Monday, Aug. 09, 1999

Model Thief

By Autumn De Leon

Ben Schrank's debut novel, Miracle Man (William Morrow; 290 pages; $13), is a brilliantly observed story about the desire to live in an egalitarian world. The protagonist, Martin Kelly Minter, is a white middle-class son of hippie schoolteachers who finds himself increasingly troubled by the socioeconomic inequality that he sees all around him. He also happens to be a kleptomaniac. Kelly's crusade to redistribute the world's wealth begins when he drops out of Vassar, moves into an illegal sublet in Spanish Harlem and takes a job with the Miracle Moving company, which specializes in relocating rich clients.

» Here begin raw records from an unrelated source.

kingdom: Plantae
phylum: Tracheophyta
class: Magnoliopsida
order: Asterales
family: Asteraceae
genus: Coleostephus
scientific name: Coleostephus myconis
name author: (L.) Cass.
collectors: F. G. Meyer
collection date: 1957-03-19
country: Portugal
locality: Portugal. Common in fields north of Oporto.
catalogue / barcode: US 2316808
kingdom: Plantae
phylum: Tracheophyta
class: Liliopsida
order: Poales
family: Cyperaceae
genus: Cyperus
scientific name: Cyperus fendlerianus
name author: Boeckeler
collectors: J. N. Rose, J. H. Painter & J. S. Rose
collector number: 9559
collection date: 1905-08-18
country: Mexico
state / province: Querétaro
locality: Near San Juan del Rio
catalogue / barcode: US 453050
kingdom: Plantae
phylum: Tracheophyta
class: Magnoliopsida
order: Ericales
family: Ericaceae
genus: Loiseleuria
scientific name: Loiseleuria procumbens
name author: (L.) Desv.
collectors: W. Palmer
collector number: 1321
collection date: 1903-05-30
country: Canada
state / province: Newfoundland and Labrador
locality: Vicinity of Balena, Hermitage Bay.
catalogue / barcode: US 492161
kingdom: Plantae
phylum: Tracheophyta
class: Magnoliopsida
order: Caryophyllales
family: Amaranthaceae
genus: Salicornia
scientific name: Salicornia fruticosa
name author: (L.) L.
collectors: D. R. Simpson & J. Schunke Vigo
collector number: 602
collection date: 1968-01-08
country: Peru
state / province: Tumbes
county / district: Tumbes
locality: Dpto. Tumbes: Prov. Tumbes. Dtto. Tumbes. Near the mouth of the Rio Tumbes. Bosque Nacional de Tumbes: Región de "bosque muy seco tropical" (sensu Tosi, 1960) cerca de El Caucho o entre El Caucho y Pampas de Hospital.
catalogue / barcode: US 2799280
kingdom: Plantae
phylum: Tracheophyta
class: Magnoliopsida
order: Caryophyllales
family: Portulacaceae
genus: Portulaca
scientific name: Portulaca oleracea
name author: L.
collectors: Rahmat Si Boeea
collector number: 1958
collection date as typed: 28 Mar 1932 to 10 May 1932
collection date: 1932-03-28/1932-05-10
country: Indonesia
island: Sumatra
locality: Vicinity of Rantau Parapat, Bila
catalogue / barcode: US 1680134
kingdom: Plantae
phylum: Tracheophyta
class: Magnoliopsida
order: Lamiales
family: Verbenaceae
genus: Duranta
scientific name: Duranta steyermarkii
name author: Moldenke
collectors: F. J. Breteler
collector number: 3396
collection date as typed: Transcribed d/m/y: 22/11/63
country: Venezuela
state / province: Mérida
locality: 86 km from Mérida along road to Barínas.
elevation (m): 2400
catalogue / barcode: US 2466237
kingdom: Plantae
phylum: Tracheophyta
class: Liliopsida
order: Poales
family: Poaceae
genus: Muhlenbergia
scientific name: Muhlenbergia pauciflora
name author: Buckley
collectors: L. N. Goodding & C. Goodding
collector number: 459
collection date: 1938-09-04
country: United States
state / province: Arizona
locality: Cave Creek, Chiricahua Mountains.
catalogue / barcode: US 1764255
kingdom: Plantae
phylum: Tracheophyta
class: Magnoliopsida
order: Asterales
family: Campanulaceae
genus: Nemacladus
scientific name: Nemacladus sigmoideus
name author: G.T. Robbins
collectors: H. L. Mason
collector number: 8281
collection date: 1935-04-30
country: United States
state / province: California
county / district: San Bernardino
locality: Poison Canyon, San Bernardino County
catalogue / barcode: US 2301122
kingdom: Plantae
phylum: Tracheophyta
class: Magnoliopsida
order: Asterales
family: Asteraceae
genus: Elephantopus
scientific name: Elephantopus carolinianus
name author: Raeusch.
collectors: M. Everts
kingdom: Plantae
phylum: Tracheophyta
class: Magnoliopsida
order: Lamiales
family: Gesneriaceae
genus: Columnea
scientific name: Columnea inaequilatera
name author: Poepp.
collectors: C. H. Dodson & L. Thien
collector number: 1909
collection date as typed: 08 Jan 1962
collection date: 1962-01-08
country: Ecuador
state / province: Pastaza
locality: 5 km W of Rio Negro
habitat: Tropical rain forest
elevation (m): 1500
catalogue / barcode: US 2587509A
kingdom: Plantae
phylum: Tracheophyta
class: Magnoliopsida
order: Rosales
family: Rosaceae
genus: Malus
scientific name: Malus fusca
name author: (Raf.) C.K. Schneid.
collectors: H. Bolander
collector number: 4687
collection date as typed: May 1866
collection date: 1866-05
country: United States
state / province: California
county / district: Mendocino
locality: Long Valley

The only remnants of Kelly's past that survive his ideological overhaul and self-exile from his family are his relationship with his childhood "brother," a Puerto Rican Fresh Air Fund kid named Felix, and their shared devotion to theft. As a Miracle mover, Kelly pockets small valuables and gives them to Luz, his girlfriend and fellow criminal, or buys food for the neighborhood homeless. Still, he never manages to feel "full." He finds he can't change the world or heal his own heart with petty crime. His eventual shift into large-scale art theft fails to solve this central problem.

Schrank, who was himself a moving man as well as a teacher in Harlem, creates a protagonist who, despite his moral shortcomings, remains an affable presence. Imbued with streetwise passion, Schrank's characters expose a frustrated fringe society that simply wants to feel comfortable.